Selected excerpt:
=== Begin Enclosure ===

Get started managing downstream processing
Perform analytics on streaming data within Amazon Redshift using SQL. Define and build materialized views on top of streams directly. Create and manage downstream ELT pipelines by creating MV on MVs, using user-defined functions and stored procedures in Amazon Redshift.
Amazon Redshift Security & Governance
Amazon Redshift supports industry-leading security with built-in identity management and federation for single-sign on (SSO), multi-factor authentication, column-level access control, row-level security, role-based access control, Amazon Virtual Private Cloud (Amazon VPC), and faster cluster resize. You can configure Amazon Redshift to protect data in transit and at rest.
Infrastructure security
You can control network access to your data warehouse cluster through firewall rules. Using Amazon Virtual Private Cloud (VPC), you can isolate your Redshift data warehouse cluster in your own virtual network, and connect to your existing IT infrastructure using industry-standard encrypted IPSec VPN without using public IPs or requiring traffic to traverse the Internet. You can keep your data encrypted at rest and in transit.
Audit and compliance
Amazon Redshift integrates with AWS CloudTrail to enable you to audit Redshift API calls. Redshift logs all SQL operations, including connection attempts, queries, and changes to your data warehouse. It enables delivery of audit logs for analysis by minimizing latency while also adding Amazon CloudWatch as a log destination. You can choose to stream audit logs directly to Amazon CloudWatch for real-time monitoring. Amazon Redshift offers tools and security measures that customers can use to evaluate, meet, and demonstrate compliance with applicable legal and regulatory requirements.
Identity Management
You can use AWS Identity and Access Management (IAM) to authenticate requests and improve the security of your resources. Role-based Access Control (RBAC) helps you simplify the management of security privileges in Amazon Redshift and control end user access to data at a broad or granular level based on job role/permission rights and level of data sensitivity. You can also map database users to IAM roles for federated access. You can restrict access to data at row or column level and based on roles with column-level security (CLS) and row-level security (RLS) controls, and you can combine these controls for granular access to data. Dynamic data masking in Amazon Redshift is designed to help you selectively mask personal information data at query time based on job role/permission rights and level of data sensitivity. You can control the data masking policies with SQL commands and restrict different levels of permissions to masked data by applying Amazon Redshift RBAC.

=== End Enclosure ===

Assigned task:
Using the Amazon Redshift excerpt, answer each question below.
(a) Which service does Amazon Redshift integrate with to audit Redshift API calls?
(b) What kind of connection links an isolated Redshift cluster to existing IT infrastructure without public IPs?
(c) Which feature selectively masks personal information data at query time?

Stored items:
=== Begin Enclosure ===

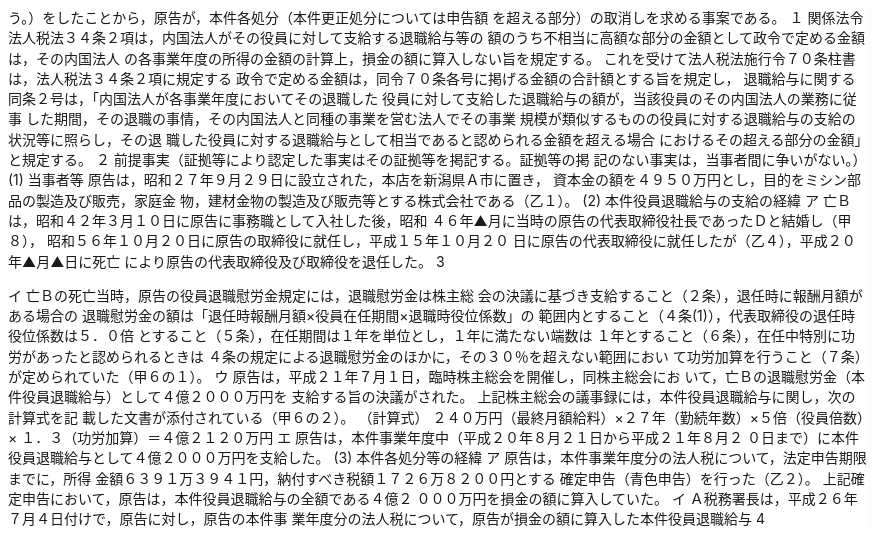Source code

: う。）をしたことから，原告が，本件各処分（本件更正処分については申告額
を超える部分）の取消しを求める事案である。 
１ 関係法令 
法人税法３４条２項は，内国法人がその役員に対して支給する退職給与等の
額のうち不相当に高額な部分の金額として政令で定める金額は，その内国法人
の各事業年度の所得の金額の計算上，損金の額に算入しない旨を規定する。 
これを受けて法人税法施行令７０条柱書は，法人税法３４条２項に規定する
政令で定める金額は，同令７０条各号に掲げる金額の合計額とする旨を規定し，
退職給与に関する同条２号は，「内国法人が各事業年度においてその退職した
役員に対して支給した退職給与の額が，当該役員のその内国法人の業務に従事
した期間，その退職の事情，その内国法人と同種の事業を営む法人でその事業
規模が類似するものの役員に対する退職給与の支給の状況等に照らし，その退
職した役員に対する退職給与として相当であると認められる金額を超える場合
におけるその超える部分の金額」と規定する。 
２ 前提事実（証拠等により認定した事実はその証拠等を掲記する。証拠等の掲
記のない事実は，当事者間に争いがない。） 
  (1) 当事者等 
原告は，昭和２７年９月２９日に設立された，本店を新潟県Ａ市に置き，
資本金の額を４９５０万円とし，目的をミシン部品の製造及び販売，家庭金
物，建材金物の製造及び販売等とする株式会社である（乙１）。 
(2) 本件役員退職給与の支給の経緯 
ア 亡Ｂは，昭和４２年３月１０日に原告に事務職として入社した後，昭和
４６年▲月に当時の原告の代表取締役社長であったＤと結婚し（甲８），
昭和５６年１０月２０日に原告の取締役に就任し，平成１５年１０月２０
日に原告の代表取締役に就任したが（乙４），平成２０年▲月▲日に死亡
により原告の代表取締役及び取締役を退任した。 
3 
 
イ 亡Ｂの死亡当時，原告の役員退職慰労金規定には，退職慰労金は株主総
会の決議に基づき支給すること（２条），退任時に報酬月額がある場合の
退職慰労金の額は「退任時報酬月額×役員在任期間×退職時役位係数」の
範囲内とすること（４条(1)），代表取締役の退任時役位係数は５．０倍
とすること（５条），在任期間は１年を単位とし，１年に満たない端数は
１年とすること（６条），在任中特別に功労があったと認められるときは
４条の規定による退職慰労金のほかに，その３０％を超えない範囲におい
て功労加算を行うこと（７条）が定められていた（甲６の１）。 
ウ 原告は，平成２１年７月１日，臨時株主総会を開催し，同株主総会にお
いて，亡Ｂの退職慰労金（本件役員退職給与）として４億２０００万円を
支給する旨の決議がされた。 
上記株主総会の議事録には，本件役員退職給与に関し，次の計算式を記
載した文書が添付されている（甲６の２）。 
   （計算式） 
２４０万円（最終月額給料）×２７年（勤続年数）×５倍（役員倍数）×
１．３（功労加算）＝４億２１２０万円 
   エ 原告は，本件事業年度中（平成２０年８月２１日から平成２１年８月２
０日まで）に本件役員退職給与として４億２０００万円を支給した。 
(3) 本件各処分等の経緯 
ア 原告は，本件事業年度分の法人税について，法定申告期限までに，所得
金額６３９１万３９４１円，納付すべき税額１７２６万８２００円とする
確定申告（青色申告）を行った（乙２）。 
    上記確定申告において，原告は，本件役員退職給与の全額である４億２
０００万円を損金の額に算入していた。 
イ Ａ税務署長は，平成２６年７月４日付けで，原告に対し，原告の本件事
業年度分の法人税について，原告が損金の額に算入した本件役員退職給与
4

=== End Enclosure ===

Exercise output:
(a) AWS CloudTrail
(b) An industry-standard encrypted IPSec VPN
(c) Dynamic data masking